Preguntas por responder>
[1] Cita tal cual del texto sobre Julio Garmendia el fragmento que va desde "LA CONCEPCIÓN DEL" hasta "los que teorizó.", incluyendo ambas partes.
[2] Según el texto sobre Julio Garmendia, ¿antes de qué año se escribió "El cuento ficticio"?

Texto del ejercicio>
········

En esta urbe enloquecida, caótica, arbitraria, el cuentista mantendrá una existencia callada, serena, casi de asceta, marginada de compromisos sociales, desconocida para la mayoría de los pocos amigos con los que se encuentra de tarde en tarde. Su retraimiento voluntario, que no es ninguna novedad, confirma la imagen que ya se tenía de un personaje al que el imaginario colectivo había venido transformando en una especie de duende, que aparecía y desaparecía sin que nadie supiese a ciencia cierta dónde estaba su vivienda, ni de qué se mantenía, ni quién lo acompañaba, ni aun si continuaba escribiendo, porque nada nuevo suyo aparecía en periódicos y revistas, y mucho menos en libros. Así transcurrieron treinta y siete años hasta mediados de 1977, cuando falleció en Caracas, a los setenta y nueve años, rodeado por el afecto y la admiración de miles de lectores.
LA CONCEPCIÓN DEL CUENTO EN JULIO GARMENDIA
Las innovaciones que este autor introdujo desde sus primeros relatos, ¿fueron de un escritor intuitivo, o, por el contrario, se fundamentaron en una concepción racionalizada? La respuesta se halla en el “El cuento ficticio”, segundo de los relatos en La Tienda de Muñecos. Fue escrito, según se comprobó, antes de 1921, lo que significa que desde muy joven Garmendia estuvo consciente del tipo de relato que mejor se avenía con su personalidad. También tuvo claras las razones de su preferencia. Si a esto se añade que su temprana concepción le fijó el rumbo a su cuentística, se justificará una glosa de sus planteamientos en “El cuento ficticio”, únicos con los que teorizó.

········

Información mostrada>

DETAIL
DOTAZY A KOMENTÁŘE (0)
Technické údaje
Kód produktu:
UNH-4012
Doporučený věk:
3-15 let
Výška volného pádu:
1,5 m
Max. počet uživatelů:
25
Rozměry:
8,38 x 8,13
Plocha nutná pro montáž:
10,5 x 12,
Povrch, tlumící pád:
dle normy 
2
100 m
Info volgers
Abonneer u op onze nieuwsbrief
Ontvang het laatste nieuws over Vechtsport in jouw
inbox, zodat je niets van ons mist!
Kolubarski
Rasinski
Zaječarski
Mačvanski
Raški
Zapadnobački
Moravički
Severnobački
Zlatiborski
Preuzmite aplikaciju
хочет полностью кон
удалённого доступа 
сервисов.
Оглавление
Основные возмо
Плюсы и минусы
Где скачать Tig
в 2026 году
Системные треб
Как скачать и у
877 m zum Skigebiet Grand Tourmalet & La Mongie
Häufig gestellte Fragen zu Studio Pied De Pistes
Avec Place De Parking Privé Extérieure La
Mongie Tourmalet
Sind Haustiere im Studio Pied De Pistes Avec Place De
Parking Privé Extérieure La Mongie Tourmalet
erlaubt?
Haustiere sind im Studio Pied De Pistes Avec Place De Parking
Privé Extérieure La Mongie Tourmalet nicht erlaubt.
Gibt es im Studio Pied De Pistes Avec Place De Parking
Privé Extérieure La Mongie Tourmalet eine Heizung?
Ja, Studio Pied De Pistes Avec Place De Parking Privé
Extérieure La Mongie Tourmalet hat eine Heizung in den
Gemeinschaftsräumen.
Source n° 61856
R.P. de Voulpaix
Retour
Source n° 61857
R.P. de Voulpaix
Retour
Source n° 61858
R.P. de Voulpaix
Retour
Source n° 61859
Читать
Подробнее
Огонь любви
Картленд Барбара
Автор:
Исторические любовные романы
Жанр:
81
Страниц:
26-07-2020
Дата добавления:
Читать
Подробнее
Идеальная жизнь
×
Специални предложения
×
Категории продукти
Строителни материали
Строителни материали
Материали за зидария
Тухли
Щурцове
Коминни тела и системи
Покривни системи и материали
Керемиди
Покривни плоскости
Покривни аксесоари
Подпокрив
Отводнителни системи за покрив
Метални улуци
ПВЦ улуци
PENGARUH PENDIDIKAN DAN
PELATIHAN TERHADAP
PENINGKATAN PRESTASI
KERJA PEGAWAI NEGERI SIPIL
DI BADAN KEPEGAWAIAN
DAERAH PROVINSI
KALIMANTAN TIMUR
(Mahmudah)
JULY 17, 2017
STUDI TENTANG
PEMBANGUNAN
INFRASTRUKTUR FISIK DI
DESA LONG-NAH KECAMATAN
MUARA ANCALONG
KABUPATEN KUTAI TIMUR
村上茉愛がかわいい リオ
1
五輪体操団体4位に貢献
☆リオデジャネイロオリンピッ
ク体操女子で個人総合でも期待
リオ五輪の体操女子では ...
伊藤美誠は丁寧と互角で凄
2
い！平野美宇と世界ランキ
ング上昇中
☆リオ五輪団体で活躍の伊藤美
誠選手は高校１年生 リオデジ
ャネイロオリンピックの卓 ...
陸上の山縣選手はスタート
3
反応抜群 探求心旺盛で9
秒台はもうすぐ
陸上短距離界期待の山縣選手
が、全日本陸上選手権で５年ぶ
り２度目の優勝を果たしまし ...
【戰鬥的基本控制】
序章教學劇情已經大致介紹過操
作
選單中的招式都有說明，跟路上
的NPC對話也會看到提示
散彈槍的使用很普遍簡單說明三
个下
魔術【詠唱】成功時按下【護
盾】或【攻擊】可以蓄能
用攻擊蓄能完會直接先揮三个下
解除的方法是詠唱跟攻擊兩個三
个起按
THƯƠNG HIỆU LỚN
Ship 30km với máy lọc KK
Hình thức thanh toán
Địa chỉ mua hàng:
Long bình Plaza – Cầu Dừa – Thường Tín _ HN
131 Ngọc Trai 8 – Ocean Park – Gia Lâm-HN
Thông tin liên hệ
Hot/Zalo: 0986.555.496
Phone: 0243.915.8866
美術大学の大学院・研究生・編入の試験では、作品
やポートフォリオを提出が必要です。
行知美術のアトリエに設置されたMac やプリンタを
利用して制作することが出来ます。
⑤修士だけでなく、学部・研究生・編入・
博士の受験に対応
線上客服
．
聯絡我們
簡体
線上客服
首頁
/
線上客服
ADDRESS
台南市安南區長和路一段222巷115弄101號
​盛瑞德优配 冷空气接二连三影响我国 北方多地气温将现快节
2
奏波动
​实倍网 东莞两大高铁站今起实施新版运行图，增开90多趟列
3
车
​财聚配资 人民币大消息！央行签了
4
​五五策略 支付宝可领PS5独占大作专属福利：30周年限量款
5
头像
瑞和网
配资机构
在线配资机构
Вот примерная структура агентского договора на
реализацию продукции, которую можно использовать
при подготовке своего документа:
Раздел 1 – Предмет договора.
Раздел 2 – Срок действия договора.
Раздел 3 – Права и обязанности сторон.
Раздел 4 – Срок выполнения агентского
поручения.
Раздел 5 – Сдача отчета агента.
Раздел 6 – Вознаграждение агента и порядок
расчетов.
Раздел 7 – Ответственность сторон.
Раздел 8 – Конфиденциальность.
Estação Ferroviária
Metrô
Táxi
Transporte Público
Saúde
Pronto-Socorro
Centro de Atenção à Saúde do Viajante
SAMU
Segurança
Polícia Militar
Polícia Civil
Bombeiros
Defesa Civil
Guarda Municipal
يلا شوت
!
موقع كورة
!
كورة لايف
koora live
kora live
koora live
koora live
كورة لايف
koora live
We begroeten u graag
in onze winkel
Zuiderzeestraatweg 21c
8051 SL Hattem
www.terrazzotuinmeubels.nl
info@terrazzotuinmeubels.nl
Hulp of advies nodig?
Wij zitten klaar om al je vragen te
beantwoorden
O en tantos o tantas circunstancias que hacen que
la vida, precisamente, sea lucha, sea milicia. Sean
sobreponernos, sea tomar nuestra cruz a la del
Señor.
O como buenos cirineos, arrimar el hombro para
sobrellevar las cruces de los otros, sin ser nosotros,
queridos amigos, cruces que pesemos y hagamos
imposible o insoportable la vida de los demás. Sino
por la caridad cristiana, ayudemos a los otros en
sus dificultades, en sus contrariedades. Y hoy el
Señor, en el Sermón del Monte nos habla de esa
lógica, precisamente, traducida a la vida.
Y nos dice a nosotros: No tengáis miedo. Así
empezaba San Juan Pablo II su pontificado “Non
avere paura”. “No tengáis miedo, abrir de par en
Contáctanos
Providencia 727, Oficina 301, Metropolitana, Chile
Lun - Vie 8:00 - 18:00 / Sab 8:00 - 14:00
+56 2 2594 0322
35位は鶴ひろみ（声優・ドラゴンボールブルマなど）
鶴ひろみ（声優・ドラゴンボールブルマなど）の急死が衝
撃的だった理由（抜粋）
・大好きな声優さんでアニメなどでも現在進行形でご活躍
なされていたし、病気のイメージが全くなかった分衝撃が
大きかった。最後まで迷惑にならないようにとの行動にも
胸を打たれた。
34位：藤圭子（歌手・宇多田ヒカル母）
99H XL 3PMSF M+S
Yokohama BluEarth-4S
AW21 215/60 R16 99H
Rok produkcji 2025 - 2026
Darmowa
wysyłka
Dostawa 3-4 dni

········

Respuestas por punto>
[1]
LA CONCEPCIÓN DEL CUENTO EN JULIO GARMENDIA
Las innovaciones que este autor introdujo desde sus primeros relatos, ¿fueron de un escritor intuitivo, o, por el contrario, se fundamentaron en una concepción racionalizada? La respuesta se halla en el “El cuento ficticio”, segundo de los relatos en La Tienda de Muñecos. Fue escrito, según se comprobó, antes de 1921, lo que significa que desde muy joven Garmendia estuvo consciente del tipo de relato que mejor se avenía con su personalidad. También tuvo claras las razones de su preferencia. Si a esto se añade que su temprana concepción le fijó el rumbo a su cuentística, se justificará una glosa de sus planteamientos en “El cuento ficticio”, únicos con los que teorizó.

[2] Antes de 1921.